- _Passage provided_:
★ ★ ★

What Is Harassment?
The first step in this process is to find out what the legal definition of harassment is in your state. A quick google search can usually do the trick. Generally, the legal definition is as follows:
Harassment is governed by state laws, which vary by state, but is generally defined as a course of conduct which annoys, threatens, intimidates, alarms, or puts a reasonable person in fear of their safety. Harassment is unwanted, unwelcomed and uninvited behavior that demeans, threatens or offends the victim and results in a hostile environment for the victim. Harassing behavior may include, but is not limited to, epithets, derogatory comments or slurs and lewd propositions, assault, impeding or blocking movement, offensive touching or any physical interference with normal work or movement, and visual insults, such as derogatory posters or cartoons.
Your attorney can tell you what the harassment from ex husband laws are in your state. In my case, I actually had better luck dealing with the DA’s office and the police. They were the ones who moved everything through the system for me and gave me the headway I needed. Also, when I went through the DA’s office, they supplied me an attorney and helped me fill out the paperwork right there in the help center of the courthouse.

★ ★ ★

- _Record excerpts_:
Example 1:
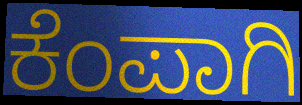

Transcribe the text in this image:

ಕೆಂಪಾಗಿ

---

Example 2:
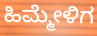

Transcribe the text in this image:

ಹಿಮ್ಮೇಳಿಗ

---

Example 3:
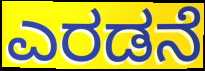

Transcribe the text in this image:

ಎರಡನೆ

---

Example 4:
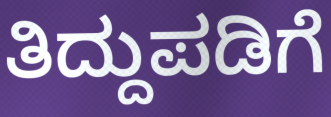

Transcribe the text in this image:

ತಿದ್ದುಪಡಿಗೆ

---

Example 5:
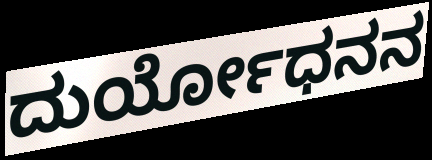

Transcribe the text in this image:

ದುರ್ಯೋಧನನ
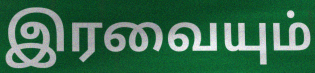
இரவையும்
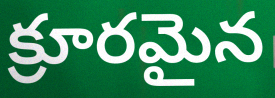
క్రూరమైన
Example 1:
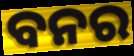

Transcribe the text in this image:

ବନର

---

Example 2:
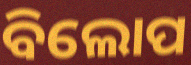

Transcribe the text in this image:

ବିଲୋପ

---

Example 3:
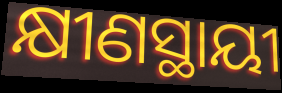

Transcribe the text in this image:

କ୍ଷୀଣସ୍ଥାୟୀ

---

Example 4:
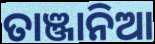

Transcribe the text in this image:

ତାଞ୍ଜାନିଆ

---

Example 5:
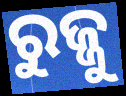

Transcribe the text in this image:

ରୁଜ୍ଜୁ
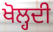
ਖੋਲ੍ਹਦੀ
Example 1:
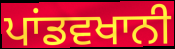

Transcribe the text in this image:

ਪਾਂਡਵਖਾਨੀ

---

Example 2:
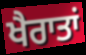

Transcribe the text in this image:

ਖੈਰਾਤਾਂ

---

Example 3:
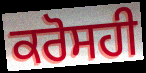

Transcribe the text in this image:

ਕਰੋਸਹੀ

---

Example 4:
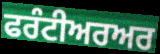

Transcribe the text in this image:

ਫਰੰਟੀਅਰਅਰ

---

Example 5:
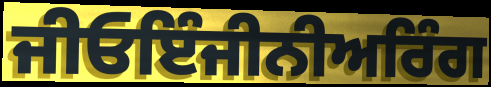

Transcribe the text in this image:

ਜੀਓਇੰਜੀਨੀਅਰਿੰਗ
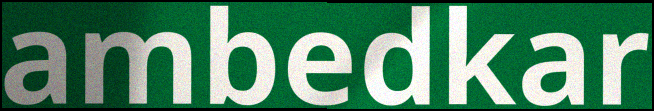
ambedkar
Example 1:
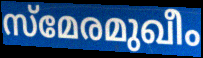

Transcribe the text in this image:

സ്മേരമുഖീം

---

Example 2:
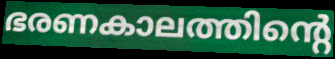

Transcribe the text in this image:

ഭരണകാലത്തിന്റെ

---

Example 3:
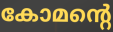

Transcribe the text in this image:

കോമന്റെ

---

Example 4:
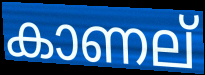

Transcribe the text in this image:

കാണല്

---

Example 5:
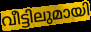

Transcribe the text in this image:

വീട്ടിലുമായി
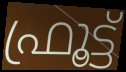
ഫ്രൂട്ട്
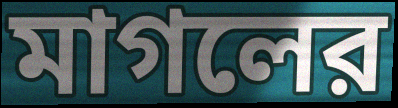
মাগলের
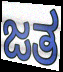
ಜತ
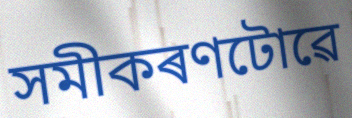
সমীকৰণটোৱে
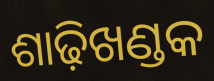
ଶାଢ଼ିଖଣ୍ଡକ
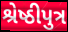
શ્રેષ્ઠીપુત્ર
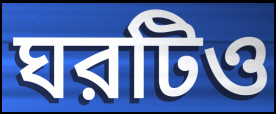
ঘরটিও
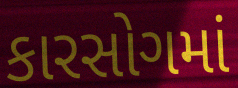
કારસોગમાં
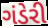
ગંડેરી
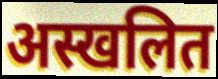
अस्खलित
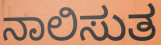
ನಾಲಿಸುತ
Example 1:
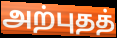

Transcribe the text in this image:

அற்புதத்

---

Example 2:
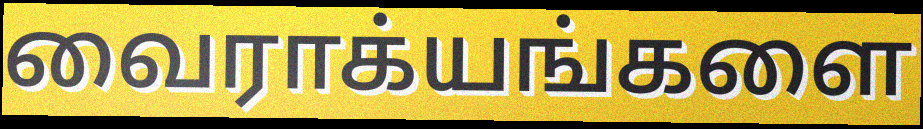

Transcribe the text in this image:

★ ★ ★

- _Jobs_:
1. Copy the harassment text word for word from "The first step" to "posters or cartoons.".
2. Pick up the harassment text after its final sentence and write the next part.

- _The replies_:
1.
The first step in this process is to find out what the legal definition of harassment is in your state. A quick google search can usually do the trick. Generally, the legal definition is as follows:
Harassment is governed by state laws, which vary by state, but is generally defined as a course of conduct which annoys, threatens, intimidates, alarms, or puts a reasonable person in fear of their safety. Harassment is unwanted, unwelcomed and uninvited behavior that demeans, threatens or offends the victim and results in a hostile environment for the victim. Harassing behavior may include, but is not limited to, epithets, derogatory comments or slurs and lewd propositions, assault, impeding or blocking movement, offensive touching or any physical interference with normal work or movement, and visual insults, such as derogatory posters or cartoons.

2.
The second step is to buy a spiral notebook to keep with you at all times (or someplace handy) to document EVERY SINGLE interaction with your ex good or bad. I had a notebook in my car as well, just in case. If you are dealing with harassment, you are going to have to be on the ball, at the beginning especially, but really FOREVER. You will need to be diligent when recording what has happened. It will help the police and ultimately the attorneys who represent you in the future.
Why Does Harassment Happen?
My ex-husband is a narcissist, which pretty much ensures other areas of concern, but like narcissism, harassment is all about CONTROL.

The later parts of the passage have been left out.